Um diesen Komfort nutzen zu können, schließen FahrerInnen einen Vertrag mit einem Electromobility Service Provider (EMP oder eMSP) ab. Dieser ist Ansprechpartner für die FahrerInnen, gibt unter anderem RFID Ladekarten aus und kümmert sich um die fahrerseitige Tarifgestaltung, sowie die Abrechnung von Ladevorgängen. E-Roaming Plattformen führen meist selbst keine Ladeinfrastruktur, sondern ermöglichen Abkommen zwischen EMPs und Betreibern (Charge Point Operators = CPOs). Die CPOs verbinden sich freiwillig über eine Roaming Plattform mit einem oder mehreren der EMPs. Bekannte EMPs sind z.B. EnBW, NewMotion oder der ADAC. FahrerInnen haben Zugang zu den Ladestationen aller CPOs, mit denen ihr EMP einen Vertrag über eine e-Roaming Plattform geschlossen hat. So entstehen weitreichende Ladenetzwerke für FahrerInnen.

Ob Ladestationen e-Roaming fähig sind, erkennen FahrerInnen zum Beispiel am Sticker der e-Roaming Plattform. Der gängigste e-Roaming Anbieter ist Hubject mit der Plattform intercharge und einem Netzwerk von über 200.000 Ladepunkten weltweit (Stand April 2020).

Vorteile von e-Roaming

FahrerInnen können sich durch e-Roaming frei bewegen und bedenkenlos an Ladestationen verschiedener CPOs laden. Ladestationsbetreiber wiederum können durch die Aufnahme in ein e-Roaming-Netzwerk weitere NutzerInnen gewinnen und zusätzliche Einnahmen generieren, um so Auslastung sowie Rentabilität ihrer Ladestation zu erhöhen.

e-Roaming – oft Bedingung für staatliche Subventionierung

Durch e-Roaming können Ladestationen öffentlich bereitgestellt werden. Um staatliche Förderung für den Aufbau von Ladestationen zu beantragen, ist der öffentliche Zugang via e-Roaming oft eine der Vorraussetzungen – denn nur wenn keine FahrerInnen von Elektroautos ausgeschlossen sind, werden öffentliche Gelder genehmigt.

Was technisch dahinter steckt?

Um Roaming zu ermöglichen, tauschen EMPs und CPOs Detailinformationen zur Ladestationen, wie GPS Koordinaten und Autorisierungsinformationen sowie sogenannte CDRs (Charge Detail Records) über die e-Roaming Plattform untereinander aus.
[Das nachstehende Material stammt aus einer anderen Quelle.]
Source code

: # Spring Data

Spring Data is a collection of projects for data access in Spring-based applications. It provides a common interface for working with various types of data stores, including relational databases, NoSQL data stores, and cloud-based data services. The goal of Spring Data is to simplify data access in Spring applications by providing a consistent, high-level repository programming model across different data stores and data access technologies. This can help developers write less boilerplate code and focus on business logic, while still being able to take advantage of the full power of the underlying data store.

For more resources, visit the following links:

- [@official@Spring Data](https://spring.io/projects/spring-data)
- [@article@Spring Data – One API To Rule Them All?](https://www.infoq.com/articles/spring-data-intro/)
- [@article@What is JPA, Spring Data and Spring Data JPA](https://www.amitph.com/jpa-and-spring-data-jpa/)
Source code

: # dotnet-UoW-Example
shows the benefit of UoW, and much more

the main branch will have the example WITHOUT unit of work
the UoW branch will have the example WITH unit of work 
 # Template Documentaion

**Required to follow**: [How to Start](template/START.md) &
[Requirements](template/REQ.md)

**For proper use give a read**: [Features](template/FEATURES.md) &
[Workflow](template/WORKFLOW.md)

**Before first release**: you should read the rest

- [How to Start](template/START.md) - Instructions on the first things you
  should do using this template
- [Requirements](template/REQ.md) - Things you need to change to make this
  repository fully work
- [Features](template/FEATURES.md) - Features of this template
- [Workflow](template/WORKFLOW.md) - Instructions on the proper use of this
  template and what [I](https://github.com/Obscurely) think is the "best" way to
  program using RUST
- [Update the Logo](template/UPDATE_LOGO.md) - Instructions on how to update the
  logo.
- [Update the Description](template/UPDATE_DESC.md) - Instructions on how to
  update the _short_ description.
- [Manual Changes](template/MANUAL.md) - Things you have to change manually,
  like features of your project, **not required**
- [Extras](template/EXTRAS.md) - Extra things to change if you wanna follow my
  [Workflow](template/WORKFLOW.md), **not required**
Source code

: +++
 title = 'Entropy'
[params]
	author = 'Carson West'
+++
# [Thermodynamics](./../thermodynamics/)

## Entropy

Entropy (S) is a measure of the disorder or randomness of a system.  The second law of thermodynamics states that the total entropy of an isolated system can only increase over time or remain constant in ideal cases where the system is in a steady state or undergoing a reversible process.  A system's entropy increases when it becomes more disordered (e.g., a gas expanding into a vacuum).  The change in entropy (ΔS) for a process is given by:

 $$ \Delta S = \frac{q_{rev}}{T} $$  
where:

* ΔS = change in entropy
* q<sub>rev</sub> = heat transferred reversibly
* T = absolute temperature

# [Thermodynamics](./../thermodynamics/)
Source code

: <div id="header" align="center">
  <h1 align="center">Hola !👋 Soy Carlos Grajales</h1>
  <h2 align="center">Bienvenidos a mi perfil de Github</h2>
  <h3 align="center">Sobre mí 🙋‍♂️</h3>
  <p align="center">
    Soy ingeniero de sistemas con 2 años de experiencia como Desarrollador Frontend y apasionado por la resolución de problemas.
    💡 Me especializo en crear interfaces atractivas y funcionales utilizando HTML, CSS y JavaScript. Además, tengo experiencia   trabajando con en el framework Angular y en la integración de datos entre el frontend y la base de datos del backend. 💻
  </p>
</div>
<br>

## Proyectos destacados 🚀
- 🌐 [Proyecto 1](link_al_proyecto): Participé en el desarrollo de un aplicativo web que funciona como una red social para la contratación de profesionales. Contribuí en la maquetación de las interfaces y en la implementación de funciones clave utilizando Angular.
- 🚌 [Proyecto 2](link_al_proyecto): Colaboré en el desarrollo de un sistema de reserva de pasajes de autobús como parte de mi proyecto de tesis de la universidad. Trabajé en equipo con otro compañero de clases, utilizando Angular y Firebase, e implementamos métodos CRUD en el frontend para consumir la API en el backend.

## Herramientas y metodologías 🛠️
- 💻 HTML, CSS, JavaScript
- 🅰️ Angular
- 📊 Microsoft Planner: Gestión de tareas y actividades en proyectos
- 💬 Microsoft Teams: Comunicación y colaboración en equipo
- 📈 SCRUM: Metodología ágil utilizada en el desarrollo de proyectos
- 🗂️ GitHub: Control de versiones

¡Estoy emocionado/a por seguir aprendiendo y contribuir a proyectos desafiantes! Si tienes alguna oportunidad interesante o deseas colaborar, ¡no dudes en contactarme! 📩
FahrerInnen nutzen eine mobile App, um auf einer Karte zu sehen, wo e-Roaming Ladestationen zu finden sind, welche Öffnungszeiten die Stationen haben und ob diese gerade belegt sind.

Versucht ein(e) FahrerIn an einer e-Roaming Station zu laden, prüft die Ladestation, ob ihr der oder die FahrerIn bzw. die genutzte RFID Ladekarte bereits bekannt ist. Wenn nicht, leitet sie die Anfrage an die e-Roaming Plattform weiter. Dort wird geprüft, ob der/die FahrerIn bei einem der EMPs verzeichnet ist. Wenn ja, wird der Ladevorgang gestartet und anschließend über die e-Roaming-Plattform abgerechnet. So ermöglicht e-Roaming anbieterunabhängiges Laden und Bezahlen für die eAuto-FahrerInnen.